• _Text_
Carry on making the case for renewables

26 Oct 2011 | Viewpoint
Renewable energy is the basis of the third industrial revolution, not an expensive luxury we can’t afford in hard times

“Renewable energy technologies will deliver a third industrial revolution. Its impact will be every bit as profound as the first two. My argument is a simple one: the revolution has already begun,” Huhne said in a speech to the Renewable UK Conference in Manchester yesterday (26 October).

“As we look to pull ourselves out of recovery and back to prosperity, renewable energy can light the way,” Huhne told delegates.

“I want to look at the contribution renewable energy is making to our economy right now. The investment it is sparking, the jobs it is delivering, the growth it is creating. And I will look at what we can to do encourage that growth – and sustain those jobs.

But first, I want to take aim at the faultfinders and curmudgeons who hold forth on the impossibility of renewables – the unholy alliance of climate sceptics and armchair engineers who are selling Britain’s ingenuity short.

"Renewables are too expensive", they cry. "They cannot deliver energy at scale. They are uneconomic, unreliable and unwanted."

Time to retire the myths about renewables

Let us start with the most egregious: that renewables are too expensive; that they could not exist without public subsidy; that they are held up by government cash alone.

Last year, global investment in renewable energy rose by 32 per cent to $211 billion. And $142 billion of that was new financial investment, which excludes government and corporate R&D.

Renewables are grabbing a large and growing share of new energy investment.

Yes, some of that investment is attracted by public subsidy. But globally, subsidies for fossil fuels outstrip subsidies for renewables by a factor of five.

• _Exercise brief_
Reproduce the piece on renewables word for word, starting with "Last year, global" and going on through "factor of five.". The listing has nothing to do with the piece on renewables.

• _Information provided_
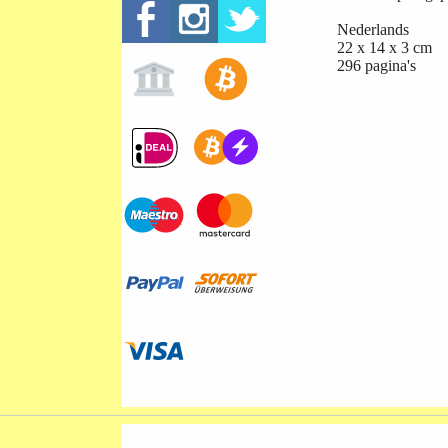
Nederlands
22 x 14 x 3 cm
296 pagina's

• _Solved problem_
Last year, global investment in renewable energy rose by 32 per cent to $211 billion. And $142 billion of that was new financial investment, which excludes government and corporate R&D.

Renewables are grabbing a large and growing share of new energy investment.

Yes, some of that investment is attracted by public subsidy. But globally, subsidies for fossil fuels outstrip subsidies for renewables by a factor of five.